Black women who dare to embrace themselves as self-loving, prideful, accepting and unapologetic-ally Black – who challenge dominant ideologies that they are dis-empowered figures – who, in asserting themselves as having the right to speak, ask questions and stand against an unjust system – they understand how potent racism can be.

Indeed, many are justifiable angry that Blacks have remained among the poorest, most economically disadvantaged, oppressed population from the slave-era into current times. Studies show that the same slave-era, racist ideologies and systematic structures have rendered the group greatest at risk across the spectrum for illnesses, physical, emotional and psychological abuse, poverty, homelessness, mass incarceration, unemployment, and underemployment – to name a few. These injustices have not only been passed down to this generation, but many can also envision these same chains around the necks and ankles of future generation.

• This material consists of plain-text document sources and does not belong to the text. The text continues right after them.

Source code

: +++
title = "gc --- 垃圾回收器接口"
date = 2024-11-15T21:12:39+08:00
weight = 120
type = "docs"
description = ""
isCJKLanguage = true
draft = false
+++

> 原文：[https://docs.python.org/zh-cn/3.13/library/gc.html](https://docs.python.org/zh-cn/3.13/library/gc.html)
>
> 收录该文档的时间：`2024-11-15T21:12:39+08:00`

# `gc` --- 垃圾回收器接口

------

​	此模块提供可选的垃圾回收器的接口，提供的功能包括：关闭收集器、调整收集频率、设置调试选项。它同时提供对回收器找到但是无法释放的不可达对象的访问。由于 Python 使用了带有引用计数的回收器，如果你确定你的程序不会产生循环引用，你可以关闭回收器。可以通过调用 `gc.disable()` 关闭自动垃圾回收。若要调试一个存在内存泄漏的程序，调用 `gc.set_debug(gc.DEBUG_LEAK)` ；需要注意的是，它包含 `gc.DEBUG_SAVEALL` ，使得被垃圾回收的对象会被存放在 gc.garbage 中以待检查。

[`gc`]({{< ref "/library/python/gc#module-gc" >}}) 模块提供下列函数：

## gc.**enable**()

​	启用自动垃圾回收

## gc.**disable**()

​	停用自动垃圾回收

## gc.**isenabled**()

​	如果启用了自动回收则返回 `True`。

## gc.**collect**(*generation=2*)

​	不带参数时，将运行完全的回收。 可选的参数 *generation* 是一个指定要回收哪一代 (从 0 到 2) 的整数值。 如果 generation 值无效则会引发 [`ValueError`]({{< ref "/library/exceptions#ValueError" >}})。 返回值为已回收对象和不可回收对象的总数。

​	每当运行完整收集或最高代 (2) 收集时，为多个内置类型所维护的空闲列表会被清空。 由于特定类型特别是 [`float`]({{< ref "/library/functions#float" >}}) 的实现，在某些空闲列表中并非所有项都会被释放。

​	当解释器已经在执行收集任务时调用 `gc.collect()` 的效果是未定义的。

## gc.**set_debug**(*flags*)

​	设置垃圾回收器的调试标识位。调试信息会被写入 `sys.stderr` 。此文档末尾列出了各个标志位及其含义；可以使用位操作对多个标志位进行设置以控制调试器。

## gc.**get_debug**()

Black women does not fit within the legal classification of either “racism” or “sexism”—but as an amalgamation of both racial discrimination and sexism.  By large, the law considers sexism as an injustice that affects all women (including white women).  Racism, on the other hand, refers to discrimination faced by black people (including male) and other people of color. Crenshaw believes that cultural forms of oppression are interconnected and influenced by the instructional systems of society. Contributing factors of intersectionality include race, gender, class, ability, and ethnicity.